■ 作業指示: 差別と区別をめぐる原文を、「下手に御用学者に語らせるより、よほど理解が得られる。」という語句から書き始め、「のは、矛盾であるし逆差別だ。」まで一字も変えずに書き写しなさい。

■ 原文:
切られる側

日本は、差別主義を否定し、各市町村でも【人権を守る・差別撤廃】という標語をよく見かける。
個人の人権を守り、不当に自由を妨げてはならない、というのは私も文句はない。

だが、誤魔化しは存在する。

沖縄に基地を押し付けるのは、本土ではないからだろう。

原発放射性廃棄物処理場を過疎地に誘致するのは、事故が起きたときの犠牲を考慮してのことだ。

基地周辺や原発が安全だというのなら、東京や大阪のド真ん中に作っても良いことになる。
特に議員や経営者は、同敷地内に住んで、安全性をアピールすればよい。
下手に御用学者に語らせるより、よほど理解が得られる。

大企業の工場で雇用が増える代わりに、公害汚染で苦しんでも、生活のために黙らなければならない。
不況になって工場が閉鎖されれば、後には失業者と汚染された故郷だけが残る。

過去の身分差別の解消を望みながら、未だに特権や公務員への就業斡旋が行なわれるのは、矛盾であるし逆差別だ。
先祖が差別されたことを口実に利権を要求し続けるのは、差別撤廃への正しい道筋とは思えない。
もちろん、人の出自を理由に、婚姻や就職に不利な判断をしないということが徹底されるのが前提だ。

女性だからと言って、役職の昇進に制限を掛けるのはナンセンスだし、基本的に男性が就ける職業には女性も参加する権利がある。
過度なフェミニズムを行なう男性も、要求する女性も、共に男女同権の意味を履き違えている。
ビジネスにおいてプロであるには、本当の意味で同等の責任と報酬を保証すべきだ。


差別を区別と呼ばなければ、成り立たない面はある。
国益にならないからと言って、未就業者・生活保護受給者・年金受給者・高齢者の医療負担を切り捨てるような政策を採れば、国は持ち直すかもしれないが、社会は怨嗟の声で満ちるだろう。
だからこそ、遠まわしに耳障り良く、社会的弱者・社会不適応者・高齢者が苦しくなる政策を行なおうとしている。

今回の選挙において、各党の政策の先を見据え、差別を区別と呼び変え、国益を誤った形で推進しようとしていないか、を判断するべきだ。
気がついたら、自分が切り捨てられる側だった、と後悔しないように、どうか、お気をつけを。

■ データ:
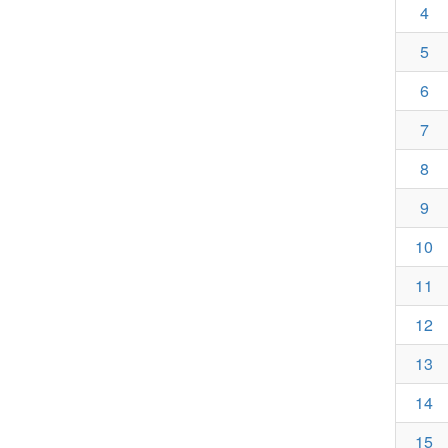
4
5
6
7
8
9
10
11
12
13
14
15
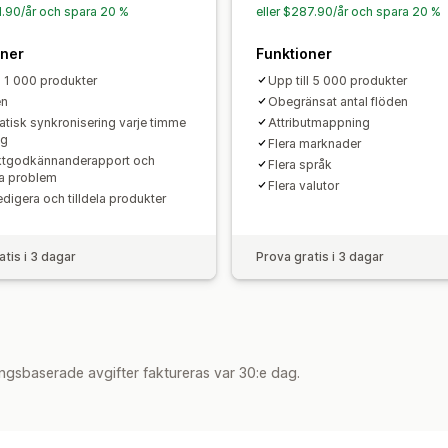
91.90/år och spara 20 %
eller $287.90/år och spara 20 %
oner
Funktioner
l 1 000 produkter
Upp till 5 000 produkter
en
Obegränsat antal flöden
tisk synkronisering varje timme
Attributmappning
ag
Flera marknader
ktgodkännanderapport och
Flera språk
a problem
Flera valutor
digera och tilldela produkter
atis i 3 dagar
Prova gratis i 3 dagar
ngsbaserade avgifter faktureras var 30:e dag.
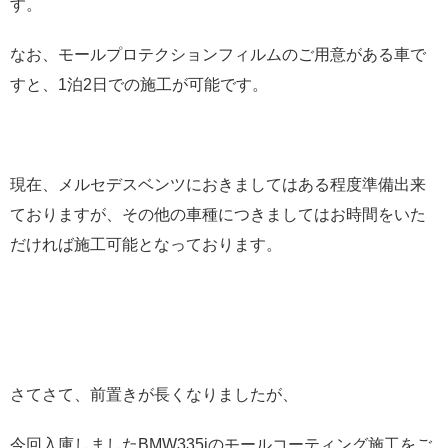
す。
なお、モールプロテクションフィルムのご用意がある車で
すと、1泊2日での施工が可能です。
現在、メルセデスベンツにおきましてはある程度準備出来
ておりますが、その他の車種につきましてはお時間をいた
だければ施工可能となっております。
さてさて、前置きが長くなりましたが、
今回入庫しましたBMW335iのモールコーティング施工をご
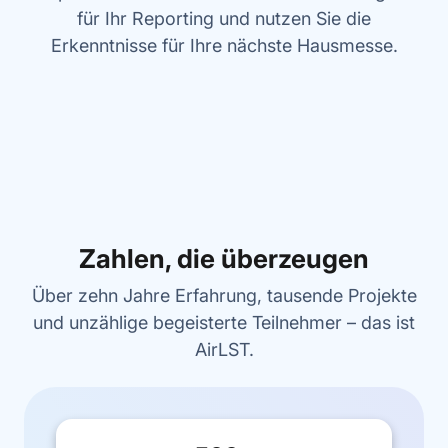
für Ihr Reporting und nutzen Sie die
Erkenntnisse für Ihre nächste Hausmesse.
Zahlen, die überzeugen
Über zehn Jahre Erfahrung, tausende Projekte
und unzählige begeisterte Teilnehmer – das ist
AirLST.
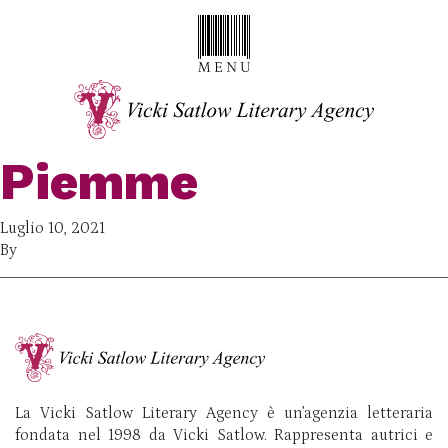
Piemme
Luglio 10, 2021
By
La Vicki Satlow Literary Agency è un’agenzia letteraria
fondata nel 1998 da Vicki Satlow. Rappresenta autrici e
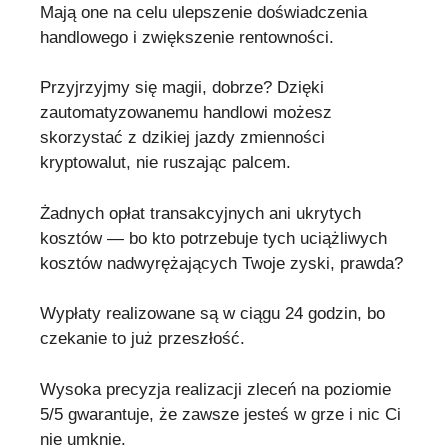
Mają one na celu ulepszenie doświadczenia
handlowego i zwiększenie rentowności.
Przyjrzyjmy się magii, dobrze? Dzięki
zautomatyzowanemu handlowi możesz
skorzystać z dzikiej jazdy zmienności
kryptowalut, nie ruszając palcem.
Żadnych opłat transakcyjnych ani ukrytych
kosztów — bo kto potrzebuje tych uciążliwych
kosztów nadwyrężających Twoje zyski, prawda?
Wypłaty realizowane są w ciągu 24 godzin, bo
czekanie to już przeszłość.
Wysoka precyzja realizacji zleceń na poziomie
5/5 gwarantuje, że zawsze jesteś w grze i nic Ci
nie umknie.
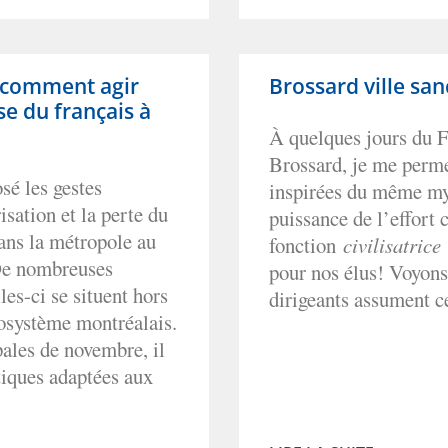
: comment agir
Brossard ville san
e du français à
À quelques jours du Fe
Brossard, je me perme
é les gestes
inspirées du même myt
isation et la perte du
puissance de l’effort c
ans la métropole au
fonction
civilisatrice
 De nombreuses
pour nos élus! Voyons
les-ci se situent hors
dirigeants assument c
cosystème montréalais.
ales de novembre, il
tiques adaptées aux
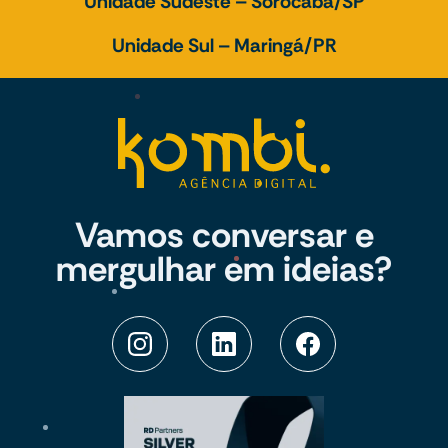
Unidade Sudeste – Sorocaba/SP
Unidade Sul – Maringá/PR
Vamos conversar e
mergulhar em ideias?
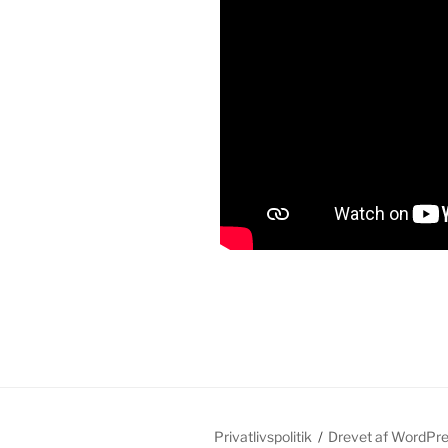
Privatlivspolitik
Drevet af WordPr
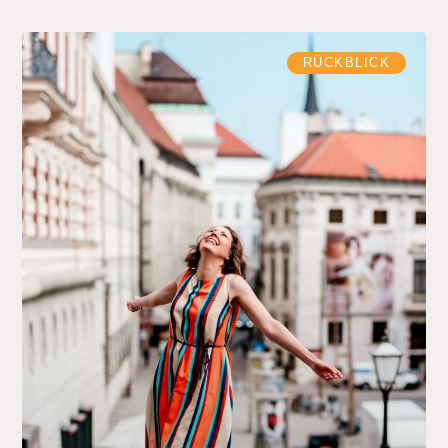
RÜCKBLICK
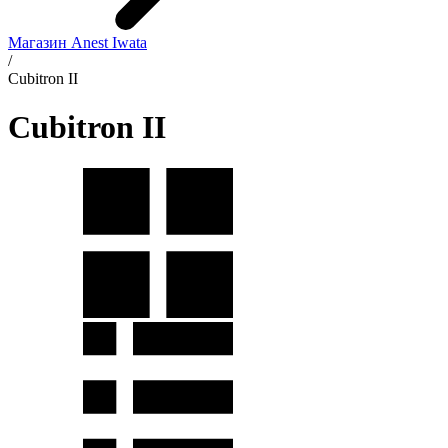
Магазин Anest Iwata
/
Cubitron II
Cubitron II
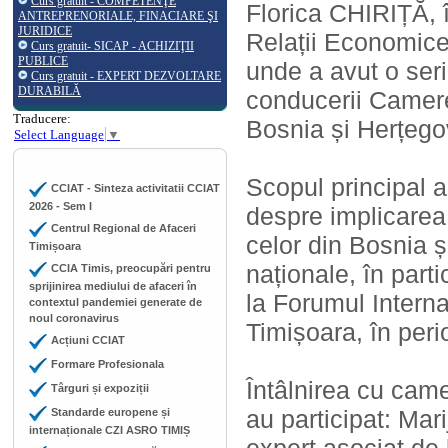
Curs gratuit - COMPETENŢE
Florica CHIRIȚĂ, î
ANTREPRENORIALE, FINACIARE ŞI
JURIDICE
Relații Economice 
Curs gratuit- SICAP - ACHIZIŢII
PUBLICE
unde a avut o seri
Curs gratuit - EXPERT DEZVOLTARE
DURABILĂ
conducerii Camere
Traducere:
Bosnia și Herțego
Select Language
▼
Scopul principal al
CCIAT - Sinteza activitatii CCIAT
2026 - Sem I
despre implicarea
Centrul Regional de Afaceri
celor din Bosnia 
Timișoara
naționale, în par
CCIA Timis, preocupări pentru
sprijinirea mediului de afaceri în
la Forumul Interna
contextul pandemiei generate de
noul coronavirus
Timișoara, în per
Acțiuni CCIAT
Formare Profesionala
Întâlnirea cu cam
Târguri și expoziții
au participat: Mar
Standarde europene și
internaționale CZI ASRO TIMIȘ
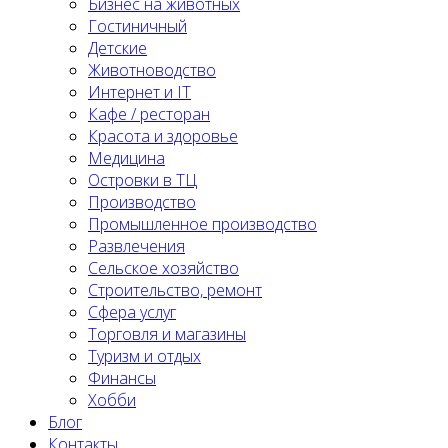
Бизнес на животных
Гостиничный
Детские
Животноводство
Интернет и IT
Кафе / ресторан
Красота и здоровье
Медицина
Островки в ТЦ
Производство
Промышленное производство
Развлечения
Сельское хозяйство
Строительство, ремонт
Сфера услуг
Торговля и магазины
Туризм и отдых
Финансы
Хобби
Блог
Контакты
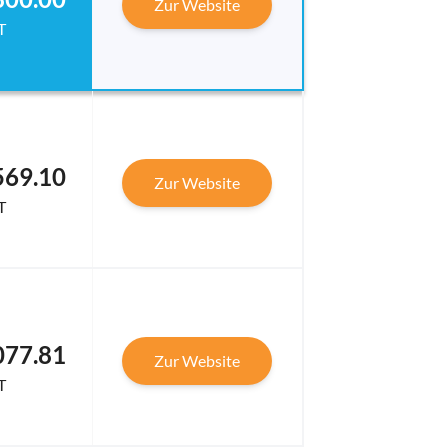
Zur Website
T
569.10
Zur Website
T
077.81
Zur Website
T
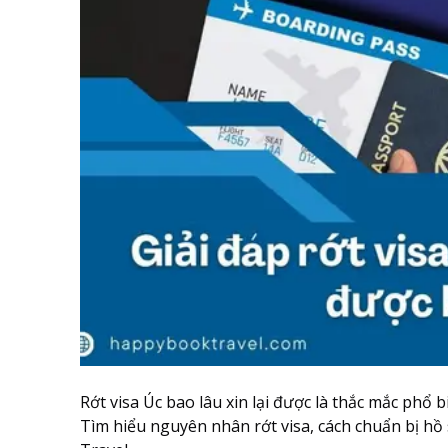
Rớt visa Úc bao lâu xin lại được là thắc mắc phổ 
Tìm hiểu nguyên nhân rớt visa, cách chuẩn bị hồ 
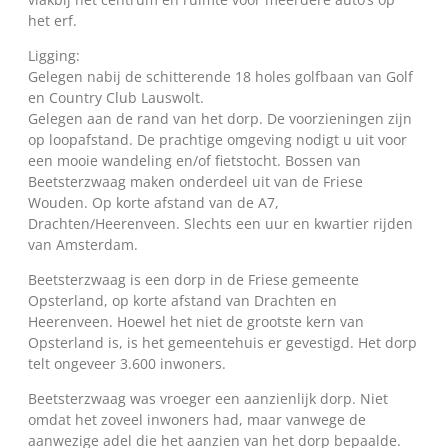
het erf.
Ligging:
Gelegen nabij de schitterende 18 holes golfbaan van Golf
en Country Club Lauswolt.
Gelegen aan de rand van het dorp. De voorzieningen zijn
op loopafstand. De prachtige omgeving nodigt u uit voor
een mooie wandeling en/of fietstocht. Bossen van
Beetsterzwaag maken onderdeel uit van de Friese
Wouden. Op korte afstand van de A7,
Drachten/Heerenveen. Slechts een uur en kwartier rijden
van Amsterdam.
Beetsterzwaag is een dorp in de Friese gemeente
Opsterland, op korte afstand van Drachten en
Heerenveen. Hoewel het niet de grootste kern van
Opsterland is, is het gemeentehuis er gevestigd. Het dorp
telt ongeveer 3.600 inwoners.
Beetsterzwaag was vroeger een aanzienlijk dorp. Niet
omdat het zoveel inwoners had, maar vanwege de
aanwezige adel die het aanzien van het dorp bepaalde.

■ 完成課題:
下手に御用学者に語らせるより、よほど理解が得られる。

大企業の工場で雇用が増える代わりに、公害汚染で苦しんでも、生活のために黙らなければならない。
不況になって工場が閉鎖されれば、後には失業者と汚染された故郷だけが残る。

過去の身分差別の解消を望みながら、未だに特権や公務員への就業斡旋が行なわれるのは、矛盾であるし逆差別だ。